A spokesperson for the company said: “Since 2016, we have been in regular contact with the [German authorities] and have responded to their requests. As we outlined publicly in 2017, we disagree with their views and the conflation of data protection laws and antitrust laws, and will continue to defend our position.”
The spokesperson added that the ruling by the FCO also misinterprets its compliance with GDPR and “threatens the mechanism European law provides for ensuring consistent data protection standards across the EU”.
The Facebook representative claimed that the tracking helps show internet users more relevant ads and lets advertisers measure campaign success more easily, as well helping to identify fake accounts.
If the decision is upheld, the company will need to come up with technical tools that ensure it complies with the FCO within four months.
Andreas Mundt, president of the FCO, said that the combination of data sources in this case “substantially contributed to the fact that Facebook was able to build a unique database for each individual user and thus to gain market power”. In particular, the FCO objected to how Facebook can track people online who are not members of the site, for example by tracking visitors to sites with embedded Facebook ‘like’ and ‘share’ buttons.
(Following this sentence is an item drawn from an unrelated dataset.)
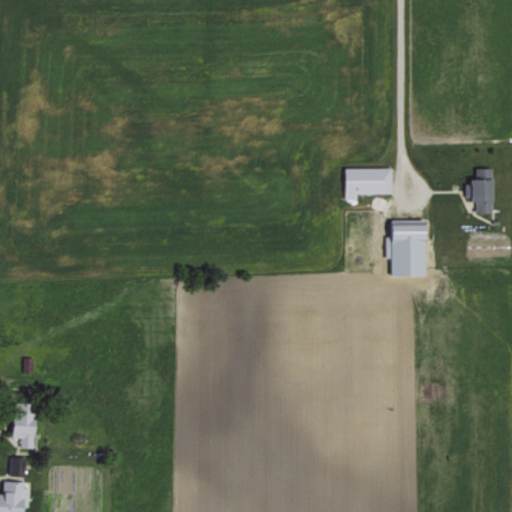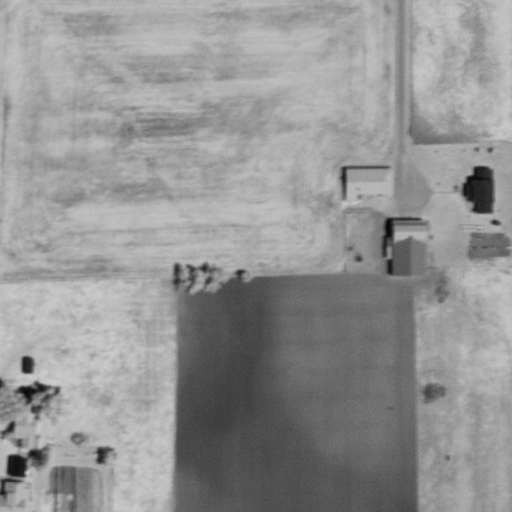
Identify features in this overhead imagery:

Privacy International’s head of advocacy and policy, Tomaso Falchetta, said: “Privacy harms are directly caused by the business models of companies in dominant positions, which can impose excessive collection of data on people who have become ‘captive users’.”
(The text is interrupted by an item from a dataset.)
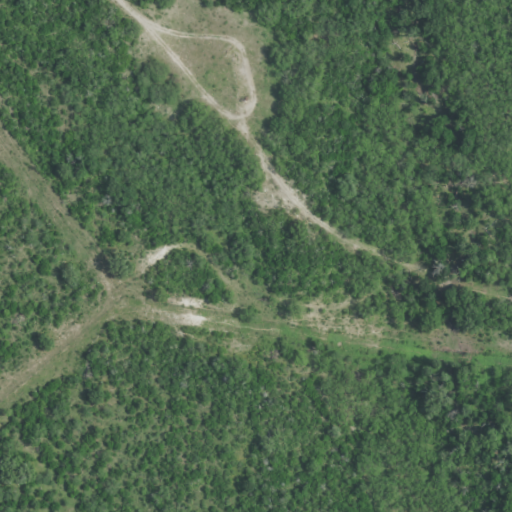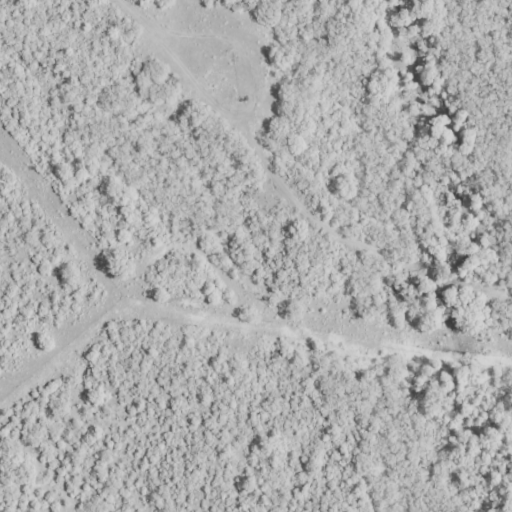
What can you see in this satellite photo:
road: (285, 196)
Dr Marc Al-Hames, general manager of German data protection tech firm Cliqz, said: “Social media create social pressure. And Facebook exploits this mercilessly – ‘Give me your data or you’re an outsider.’ That’s clearly an abuse of a dominant market position.”
Not everyone agrees. Eline Chivot of the Center for Data Innovation said: “The digital economy has evolved significantly in the 15 years since Facebook was founded, in large part thanks to more and better use of data. And, over the years, companies have become more transparent and consumers have learned more about how digital platforms operate.
“It is now time for regulators to recognise personal data is necessary to innovation in the digital economy, and act accordingly.”